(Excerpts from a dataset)
------------------------------------------------------------

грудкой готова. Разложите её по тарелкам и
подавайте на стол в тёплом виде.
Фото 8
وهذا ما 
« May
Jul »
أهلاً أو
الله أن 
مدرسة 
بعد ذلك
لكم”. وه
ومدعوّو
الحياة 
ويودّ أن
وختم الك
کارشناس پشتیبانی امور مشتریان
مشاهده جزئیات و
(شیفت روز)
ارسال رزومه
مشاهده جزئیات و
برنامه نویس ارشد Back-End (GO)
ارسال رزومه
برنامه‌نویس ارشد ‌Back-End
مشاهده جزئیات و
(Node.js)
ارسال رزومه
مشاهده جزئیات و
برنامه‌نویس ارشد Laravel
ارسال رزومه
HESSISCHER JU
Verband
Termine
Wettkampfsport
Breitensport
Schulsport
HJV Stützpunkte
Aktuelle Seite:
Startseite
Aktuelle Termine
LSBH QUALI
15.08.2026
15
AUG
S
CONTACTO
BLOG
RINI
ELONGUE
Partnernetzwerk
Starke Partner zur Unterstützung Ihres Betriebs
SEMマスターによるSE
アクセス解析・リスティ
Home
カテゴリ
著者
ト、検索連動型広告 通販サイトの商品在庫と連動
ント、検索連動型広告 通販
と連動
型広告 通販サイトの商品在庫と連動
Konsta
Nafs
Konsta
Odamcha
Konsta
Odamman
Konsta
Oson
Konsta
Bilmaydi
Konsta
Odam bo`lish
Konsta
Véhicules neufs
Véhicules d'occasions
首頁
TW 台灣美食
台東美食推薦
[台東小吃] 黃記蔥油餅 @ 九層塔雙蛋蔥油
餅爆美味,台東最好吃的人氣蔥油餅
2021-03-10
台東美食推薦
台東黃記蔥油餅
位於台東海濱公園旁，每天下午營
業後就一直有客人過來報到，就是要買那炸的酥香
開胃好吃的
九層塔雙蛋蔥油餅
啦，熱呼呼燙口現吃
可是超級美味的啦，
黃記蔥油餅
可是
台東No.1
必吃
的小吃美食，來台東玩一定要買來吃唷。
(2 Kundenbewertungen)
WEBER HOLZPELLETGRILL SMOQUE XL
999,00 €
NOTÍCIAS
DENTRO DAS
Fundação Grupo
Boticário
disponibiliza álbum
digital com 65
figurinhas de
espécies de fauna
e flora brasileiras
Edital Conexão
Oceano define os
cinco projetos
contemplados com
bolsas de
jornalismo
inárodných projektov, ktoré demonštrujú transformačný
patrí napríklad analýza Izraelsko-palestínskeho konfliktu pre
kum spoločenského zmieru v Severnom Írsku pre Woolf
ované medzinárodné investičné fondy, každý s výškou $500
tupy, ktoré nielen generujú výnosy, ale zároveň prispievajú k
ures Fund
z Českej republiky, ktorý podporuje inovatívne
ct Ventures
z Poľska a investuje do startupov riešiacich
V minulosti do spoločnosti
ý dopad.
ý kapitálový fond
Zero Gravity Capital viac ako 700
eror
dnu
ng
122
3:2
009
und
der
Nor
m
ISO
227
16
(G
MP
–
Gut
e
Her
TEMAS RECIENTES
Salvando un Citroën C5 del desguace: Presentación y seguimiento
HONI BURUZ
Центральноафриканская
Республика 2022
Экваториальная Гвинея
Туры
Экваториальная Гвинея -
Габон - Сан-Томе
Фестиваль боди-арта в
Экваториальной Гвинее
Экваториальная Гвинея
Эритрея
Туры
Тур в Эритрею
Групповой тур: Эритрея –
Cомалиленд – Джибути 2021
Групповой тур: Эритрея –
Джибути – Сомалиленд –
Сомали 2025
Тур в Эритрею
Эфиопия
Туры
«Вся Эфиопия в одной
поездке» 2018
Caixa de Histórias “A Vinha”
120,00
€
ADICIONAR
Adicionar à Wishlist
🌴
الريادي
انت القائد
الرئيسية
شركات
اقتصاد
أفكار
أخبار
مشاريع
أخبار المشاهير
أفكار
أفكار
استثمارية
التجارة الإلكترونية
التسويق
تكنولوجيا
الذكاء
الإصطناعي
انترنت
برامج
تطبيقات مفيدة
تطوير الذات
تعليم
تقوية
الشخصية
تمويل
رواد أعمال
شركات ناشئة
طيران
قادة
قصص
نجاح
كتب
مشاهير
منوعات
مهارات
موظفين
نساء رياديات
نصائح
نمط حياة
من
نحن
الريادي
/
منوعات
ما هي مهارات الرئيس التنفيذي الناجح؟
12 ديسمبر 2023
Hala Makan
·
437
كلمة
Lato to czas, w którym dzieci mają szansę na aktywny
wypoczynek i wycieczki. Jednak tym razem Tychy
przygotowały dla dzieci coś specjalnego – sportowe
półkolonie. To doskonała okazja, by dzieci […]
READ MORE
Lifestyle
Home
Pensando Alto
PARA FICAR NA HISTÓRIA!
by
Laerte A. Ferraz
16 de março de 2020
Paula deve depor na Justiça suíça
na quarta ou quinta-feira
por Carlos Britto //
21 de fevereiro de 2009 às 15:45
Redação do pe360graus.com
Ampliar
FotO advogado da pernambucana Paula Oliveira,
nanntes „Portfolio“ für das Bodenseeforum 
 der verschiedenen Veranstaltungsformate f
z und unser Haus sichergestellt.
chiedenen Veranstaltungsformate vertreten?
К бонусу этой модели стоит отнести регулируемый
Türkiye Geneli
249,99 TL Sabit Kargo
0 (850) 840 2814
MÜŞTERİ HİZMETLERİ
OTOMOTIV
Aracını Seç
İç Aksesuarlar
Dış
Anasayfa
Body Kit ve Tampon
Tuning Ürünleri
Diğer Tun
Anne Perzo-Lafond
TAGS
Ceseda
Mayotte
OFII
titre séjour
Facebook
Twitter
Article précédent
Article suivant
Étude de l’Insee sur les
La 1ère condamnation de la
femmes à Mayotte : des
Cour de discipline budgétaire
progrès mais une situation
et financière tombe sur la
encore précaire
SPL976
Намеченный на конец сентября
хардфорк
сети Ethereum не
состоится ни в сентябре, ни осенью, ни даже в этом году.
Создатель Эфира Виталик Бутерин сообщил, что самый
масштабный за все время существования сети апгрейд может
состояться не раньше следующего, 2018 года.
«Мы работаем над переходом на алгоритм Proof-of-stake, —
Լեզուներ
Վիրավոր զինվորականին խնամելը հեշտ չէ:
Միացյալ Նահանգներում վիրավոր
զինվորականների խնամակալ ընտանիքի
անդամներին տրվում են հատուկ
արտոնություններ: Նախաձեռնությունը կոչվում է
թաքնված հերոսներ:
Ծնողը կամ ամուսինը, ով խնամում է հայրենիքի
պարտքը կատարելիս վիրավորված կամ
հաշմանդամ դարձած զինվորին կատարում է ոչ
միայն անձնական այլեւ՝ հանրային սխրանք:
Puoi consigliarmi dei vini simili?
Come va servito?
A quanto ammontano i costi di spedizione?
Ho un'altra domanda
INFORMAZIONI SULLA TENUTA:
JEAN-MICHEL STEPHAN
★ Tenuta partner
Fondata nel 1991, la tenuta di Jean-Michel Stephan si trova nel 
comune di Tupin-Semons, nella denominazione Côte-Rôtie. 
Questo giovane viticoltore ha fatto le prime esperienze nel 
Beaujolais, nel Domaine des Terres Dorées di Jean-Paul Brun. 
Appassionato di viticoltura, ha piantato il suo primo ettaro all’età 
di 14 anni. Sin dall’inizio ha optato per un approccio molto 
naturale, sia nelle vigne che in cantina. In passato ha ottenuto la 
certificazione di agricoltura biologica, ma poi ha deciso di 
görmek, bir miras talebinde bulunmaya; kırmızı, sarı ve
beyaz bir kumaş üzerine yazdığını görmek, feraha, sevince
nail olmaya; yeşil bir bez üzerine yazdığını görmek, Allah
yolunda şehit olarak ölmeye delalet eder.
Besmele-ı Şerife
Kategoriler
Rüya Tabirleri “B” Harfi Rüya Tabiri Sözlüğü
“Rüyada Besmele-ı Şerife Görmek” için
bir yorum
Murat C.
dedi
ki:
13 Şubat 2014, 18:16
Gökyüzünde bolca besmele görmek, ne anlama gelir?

------------------------------------------------------------

Task instructions:
Write out each line above that contains the word "Paula".

Response to this exercise:
Paula deve depor na Justiça suíça
FotO advogado da pernambucana Paula Oliveira,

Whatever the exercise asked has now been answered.